Source text
______
From: Kewen Lin <linkw@linux.ibm.com>
Date: Mon, 14 Dec 2020 09:38:49 +0000 (-0600)
Subject: rs6000: Use rldimi for vec init instead of shift + ior
X-Git-Tag: basepoints/gcc-12~919
X-Git-Url: http://git.ipfire.org/cgi-bin/gitweb.cgi?a=commitdiff_plain;h=f4a3cea3fb025735c09af5c7f14d61152c4c5794;p=thirdparty%2Fgcc.git

rs6000: Use rldimi for vec init instead of shift + ior

This patch is to teach unsigned int vector init to use rldimi to
merge two integers instead of shift and ior.  It also adds one
required splitter made by Segher.

An rl*imi is usually written as an IOR of an ASHIFT or similar, and
an AND of a register with a constant mask.  In some cases combine
knows that that AND doesn't do anything (because all zero bits in
that mask correspond to bits known to be already zero), and then no
pattern matches.  This patch adds a define_split for such cases.

It uses nonzero_bits in the condition of the splitter, but does not
need it afterwards for the instruction to be recognised.  This is
necessary because later passes can see fewer nonzero_bits.

Because it is a splitter, combine will only use it when starting with
three insns (or more), even though the result is just one.  This isn't
a huge problem in practice, but some possible combinations still won't
happen.

Bootstrapped/regtested on powerpc64le-linux-gnu P9 and
powerpc64-linux-gnu P8, also SPEC2017 build/run passed on P9.

gcc/ChangeLog:

2020-02-23  Segher Boessenkool  <segher@kernel.crashing.org>
	    Kewen Lin  <linkw@gcc.gnu.org>

	* config/rs6000/rs6000.md (*rotl<mode>3_insert_3): Renamed to...
______
Keypoint text descriptions:
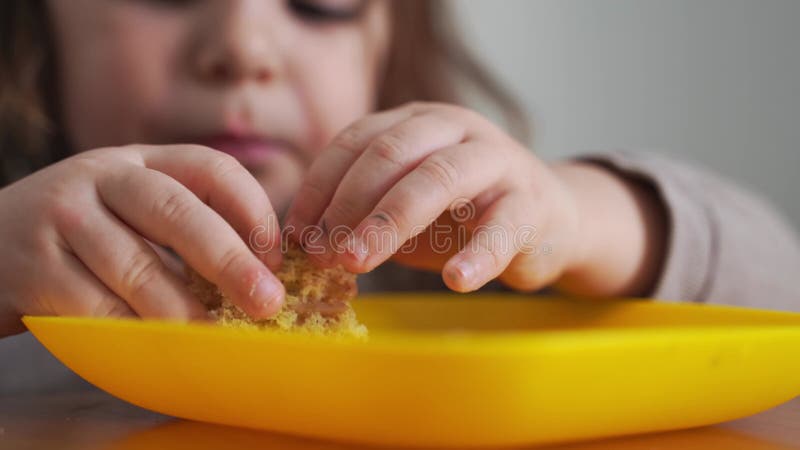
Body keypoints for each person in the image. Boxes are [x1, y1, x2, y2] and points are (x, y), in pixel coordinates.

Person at [0, 0, 797, 392]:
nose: (243, 46)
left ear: (388, 42)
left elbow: (779, 294)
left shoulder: (455, 254)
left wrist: (582, 216)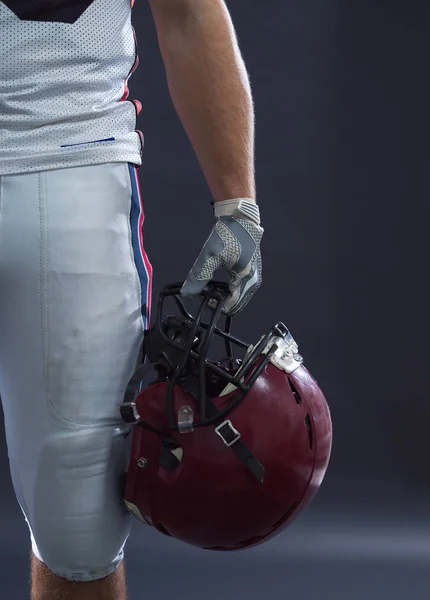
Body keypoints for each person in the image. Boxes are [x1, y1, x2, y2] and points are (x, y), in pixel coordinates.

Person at [0, 0, 263, 598]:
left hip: (65, 162)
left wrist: (236, 202)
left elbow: (188, 12)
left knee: (79, 531)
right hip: (68, 173)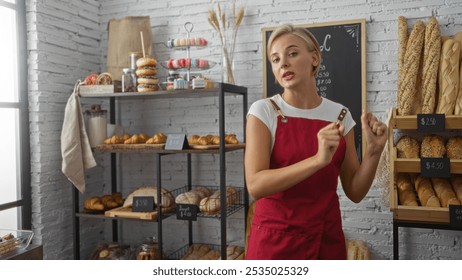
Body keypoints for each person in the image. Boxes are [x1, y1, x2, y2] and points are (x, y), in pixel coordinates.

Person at [244, 24, 387, 260]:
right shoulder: (264, 111)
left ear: (314, 57)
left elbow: (355, 191)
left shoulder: (340, 115)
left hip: (326, 242)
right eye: (276, 59)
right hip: (275, 242)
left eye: (292, 53)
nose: (283, 64)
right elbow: (255, 185)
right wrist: (316, 161)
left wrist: (373, 152)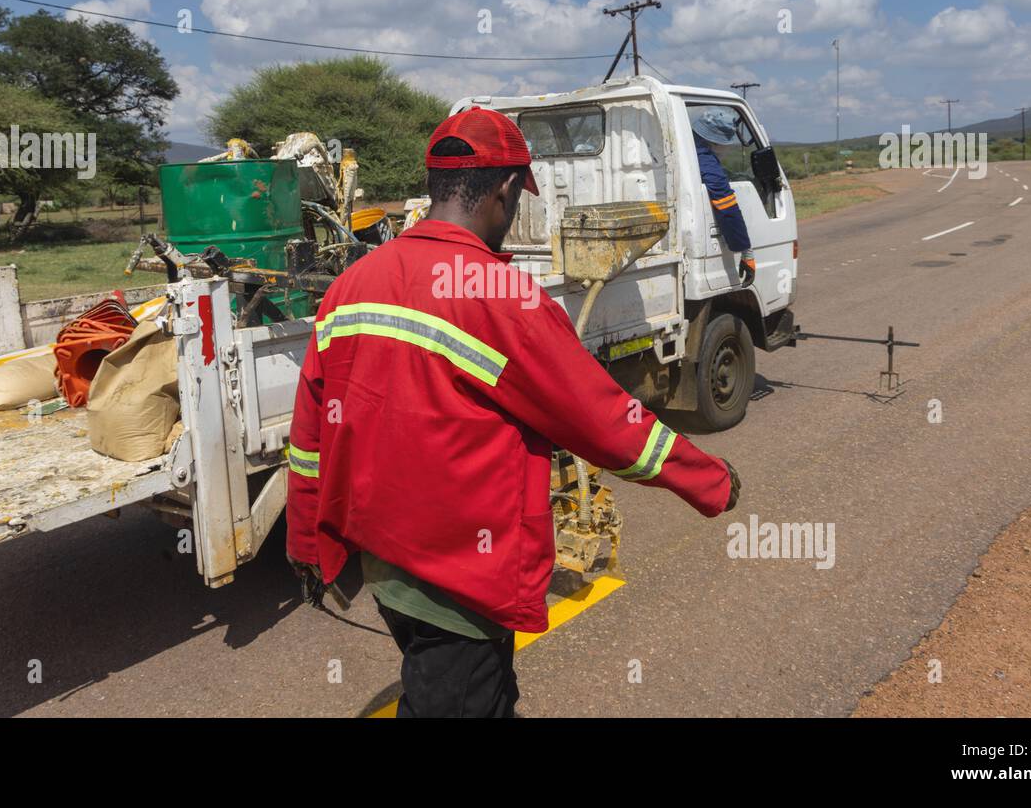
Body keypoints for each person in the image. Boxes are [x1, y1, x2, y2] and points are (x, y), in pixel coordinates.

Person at [285, 106, 741, 717]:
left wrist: (308, 542)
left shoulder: (354, 282)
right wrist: (710, 481)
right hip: (459, 583)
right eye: (517, 199)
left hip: (383, 565)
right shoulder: (499, 296)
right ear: (503, 190)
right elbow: (603, 421)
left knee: (484, 694)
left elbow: (310, 434)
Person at [693, 109, 757, 286]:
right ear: (715, 141)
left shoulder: (682, 143)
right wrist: (746, 252)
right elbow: (728, 210)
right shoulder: (705, 162)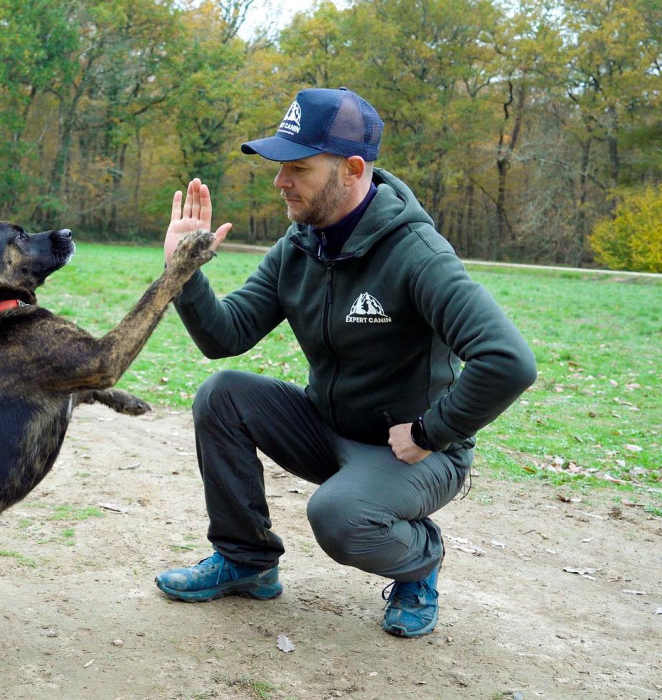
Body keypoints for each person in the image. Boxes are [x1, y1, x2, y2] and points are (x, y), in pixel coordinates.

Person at [154, 87, 537, 638]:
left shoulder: (418, 254)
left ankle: (420, 559)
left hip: (414, 453)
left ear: (353, 169)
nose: (280, 181)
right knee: (223, 392)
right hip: (328, 428)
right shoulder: (301, 244)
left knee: (338, 518)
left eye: (298, 169)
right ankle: (247, 561)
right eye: (280, 166)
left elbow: (509, 360)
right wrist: (184, 271)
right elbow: (226, 335)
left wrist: (434, 430)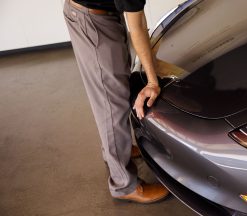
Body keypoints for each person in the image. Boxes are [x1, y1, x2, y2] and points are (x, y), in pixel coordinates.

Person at [63, 0, 169, 203]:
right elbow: (136, 28)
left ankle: (117, 149)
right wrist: (152, 81)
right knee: (112, 102)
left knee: (111, 89)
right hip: (92, 19)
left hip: (93, 13)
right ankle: (124, 185)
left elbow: (136, 15)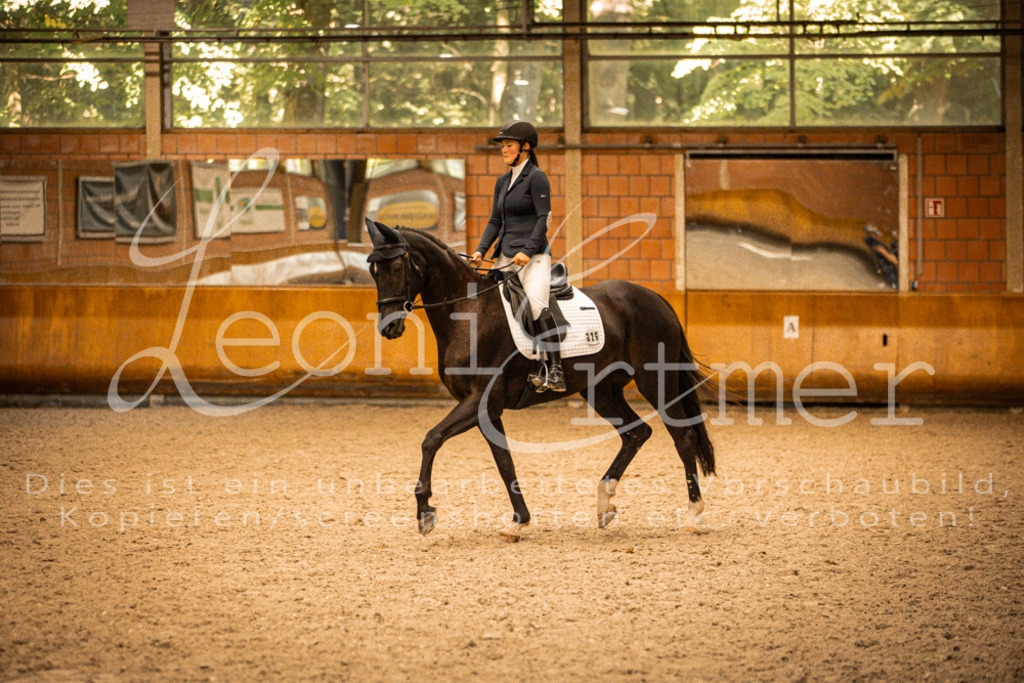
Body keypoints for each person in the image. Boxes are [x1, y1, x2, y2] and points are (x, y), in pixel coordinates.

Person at [470, 120, 564, 392]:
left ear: (525, 147)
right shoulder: (502, 181)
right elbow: (494, 221)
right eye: (502, 145)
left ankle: (555, 368)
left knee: (535, 305)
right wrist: (480, 250)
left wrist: (528, 250)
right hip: (505, 255)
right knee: (490, 306)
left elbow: (543, 219)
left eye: (508, 145)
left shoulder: (537, 177)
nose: (503, 150)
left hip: (532, 257)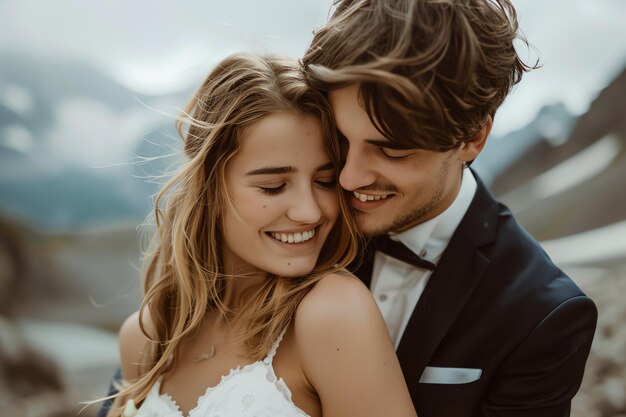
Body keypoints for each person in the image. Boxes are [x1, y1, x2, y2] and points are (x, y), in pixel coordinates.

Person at [301, 0, 597, 416]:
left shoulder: (543, 315)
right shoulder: (296, 230)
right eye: (340, 139)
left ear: (473, 137)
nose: (349, 178)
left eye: (391, 151)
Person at [97, 54, 417, 417]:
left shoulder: (333, 314)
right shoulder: (146, 337)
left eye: (324, 182)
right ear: (209, 189)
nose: (309, 211)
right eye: (273, 186)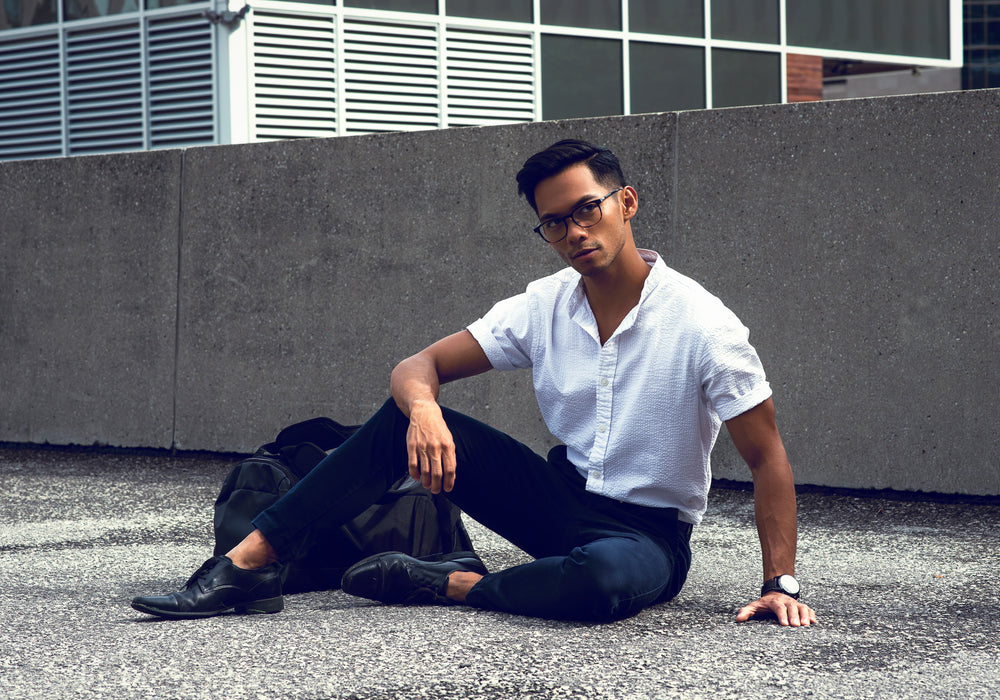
______
Questions to answer
#1 List every email address that appears in the commit message.
#2 Write out the commit message word for word from "Because it is" to "passed on P9.".
#3 Answer these questions from the commit message:
(a) Who made the required splitter that the patch adds?
(b) Which benchmark suite had its build and run pass, and on which processor?
(c) What date does the ChangeLog entry carry?

Responses for each task
#1
linkw@linux.ibm.com
segher@kernel.crashing.org
linkw@gcc.gnu.org

#2
Because it is a splitter, combine will only use it when starting with
three insns (or more), even though the result is just one.  This isn't
a huge problem in practice, but some possible combinations still won't
happen.

Bootstrapped/regtested on powerpc64le-linux-gnu P9 and
powerpc64-linux-gnu P8, also SPEC2017 build/run passed on P9.

#3
(a) Segher
(b) SPEC2017, on P9
(c) 2020-02-23